(Data shown)

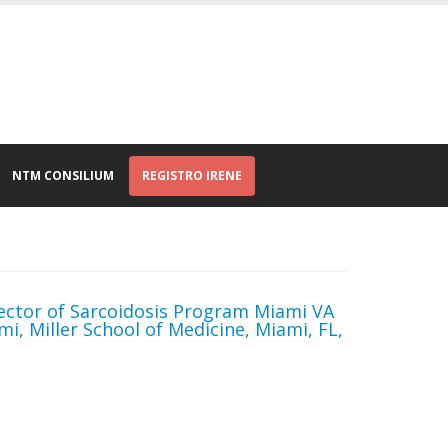
NTM CONSILIUM
REGISTRO IRENE
irector of Sarcoidosis Program Miami VA
, Miller School of Medicine, Miami, FL,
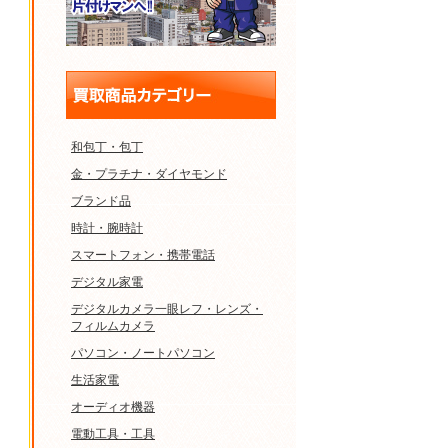
和包丁・包丁
金・プラチナ・ダイヤモンド
ブランド品
時計・腕時計
スマートフォン・携帯電話
デジタル家電
デジタルカメラ一眼レフ・レンズ・
フィルムカメラ
パソコン・ノートパソコン
生活家電
オーディオ機器
電動工具・工具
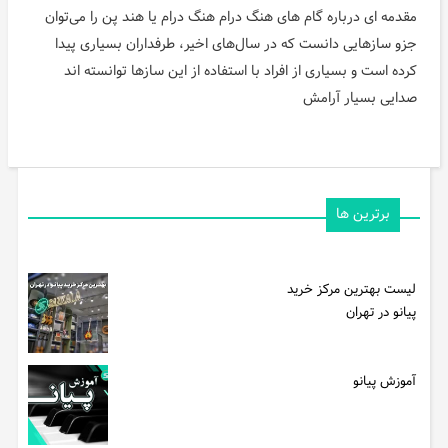
مقدمه ای درباره گام های هنگ درام هنگ درام یا هند پن را می‌توان
جزو سازهایی دانست که در سال‌های اخیر، طرفداران بسیاری پیدا
کرده است و بسیاری از افراد با استفاده از این سازها توانسته اند
صدایی بسیار آرامش
برترین ها
لیست بهترین مرکز خرید
پیانو در تهران
آموزش پیانو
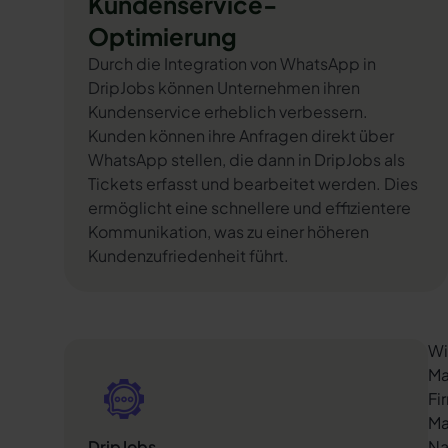
Kundenservice-
Optimierung
Durch die Integration von WhatsApp in
DripJobs können Unternehmen ihren
Kundenservice erheblich verbessern.
Kunden können ihre Anfragen direkt über
WhatsApp stellen, die dann in DripJobs als
Tickets erfasst und bearbeitet werden. Dies
ermöglicht eine schnellere und effizientere
Kommunikation, was zu einer höheren
Kundenzufriedenheit führt.
Wi
Ma
Fi
Ma
DripJobs
Na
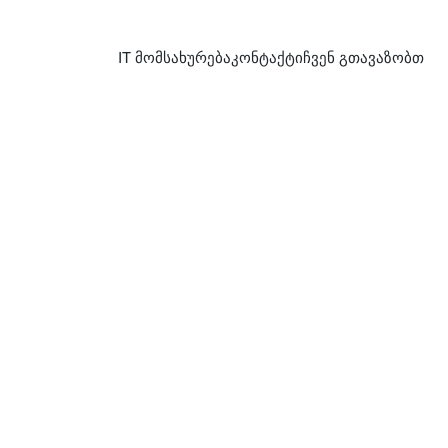
IT მომსახურება
კონტაქტი
ჩვენ გთავაზობთ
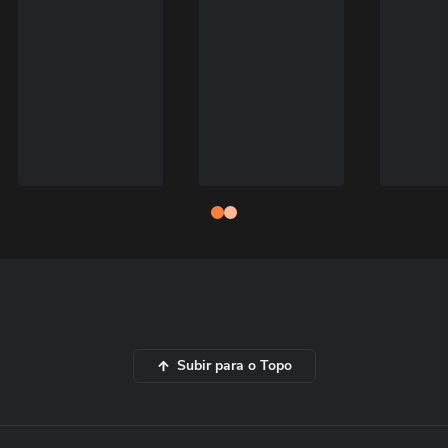
Subir para o Topo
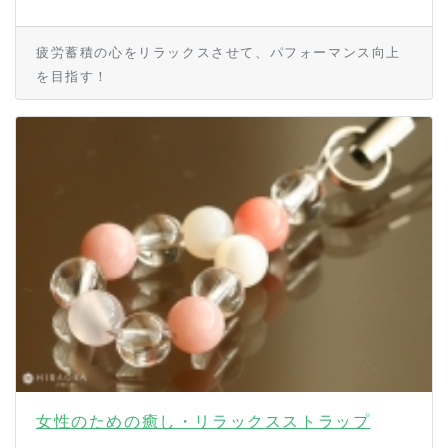
疲労蓄積の心をリラックスさせて、パフォーマンス向上
を目指す！
女性のための癒し・リラックスストラップ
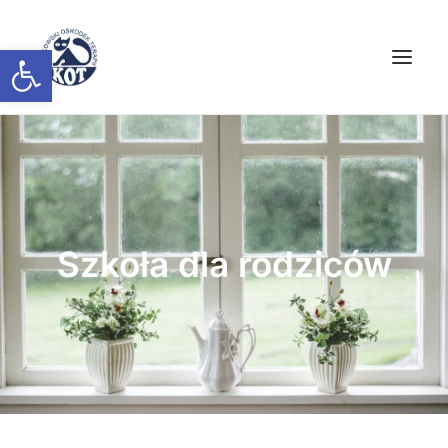
Open toolbar
AKTUALNOŚCI
O NAS
TERAPIA
Szkoła dla rodziców
ZAPISY
PROFILAKTYKA
ZESPÓŁ ORZEKAJĄCY
DIAGNOZA
KOT W MIEŚCIE
KONTAKT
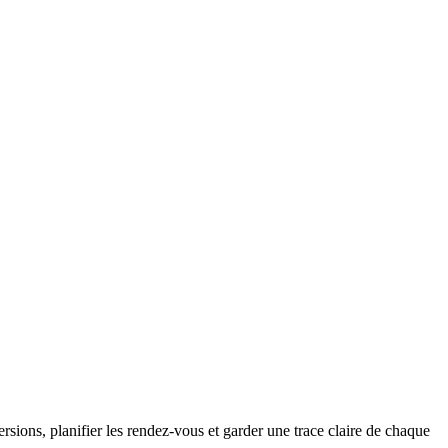
rsions, planifier les rendez-vous et garder une trace claire de chaque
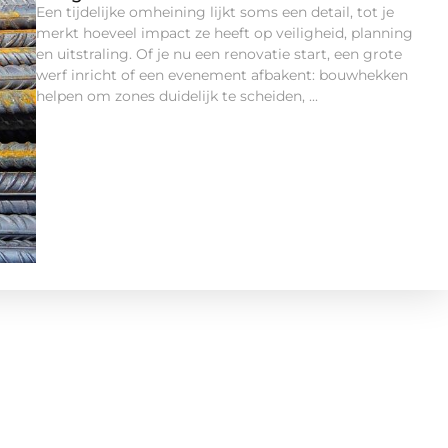
Een tijdelijke omheining lijkt soms een detail, tot je
Val
merkt hoeveel impact ze heeft op veiligheid, planning
gev
en uitstraling. Of je nu een renovatie start, een grote
doo
werf inricht of een evenement afbakent: bouwhekken
ont
helpen om zones duidelijk te scheiden, ...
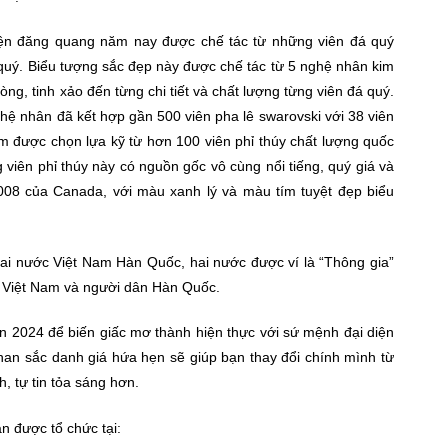
iện đăng quang năm nay được chế tác từ những viên đá quý
 quý. Biểu tượng sắc đẹp này được chế tác từ 5 nghệ nhân kim
ng, tinh xảo đến từng chi tiết và chất lượng từng viên đá quý.
ệ nhân đã kết hợp gần 500 viên pha lê swarovski với 38 viên
tâm được chọn lựa kỹ từ hơn 100 viên phỉ thúy chất lượng quốc
 viên phỉ thúy này có nguồn gốc vô cùng nổi tiếng, quý giá và
008 của Canada, với màu xanh lý và màu tím tuyệt đẹp biểu
ai nước Việt Nam Hàn Quốc, hai nước được ví là “Thông gia”
ời Việt Nam và người dân Hàn Quốc.
2024 để biến giấc mơ thành hiện thực với sứ mệnh đại diện
han sắc danh giá hứa hẹn sẽ giúp bạn thay đổi chính mình từ
h, tự tin tỏa sáng hơn.
 được tổ chức tại:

(End Data shown)

*About this task*
Your answer should consist of the lines above between those holding "DripJobs können Unternehmen ihren" and "en uitstraling. Of", inclusive, reproduced word for word and without pictures.

*Exercise answer*
DripJobs können Unternehmen ihren
Kundenservice erheblich verbessern.
Kunden können ihre Anfragen direkt über
WhatsApp stellen, die dann in DripJobs als
Tickets erfasst und bearbeitet werden. Dies
ermöglicht eine schnellere und effizientere
Kommunikation, was zu einer höheren
Kundenzufriedenheit führt.
Wi
Ma
Fi
Ma
DripJobs
Na
IT მომსახურება
კონტაქტი
ჩვენ გთავაზობთ
Subir para o Topo
疲労蓄積の心をリラックスさせて、パフォーマンス向上
を目指す！
女性のための癒し・リラックスストラップ
Open toolbar
AKTUALNOŚCI
O NAS
TERAPIA
Szkoła dla rodziców
ZAPISY
PROFILAKTYKA
ZESPÓŁ ORZEKAJĄCY
DIAGNOZA
KOT W MIEŚCIE
KONTAKT
rsions, planifier les rendez-vous et garder une trace claire de chaque
Een tijdelijke omheining lijkt soms een detail, tot je
Val
merkt hoeveel impact ze heeft op veiligheid, planning
gev
en uitstraling. Of je nu een renovatie start, een grote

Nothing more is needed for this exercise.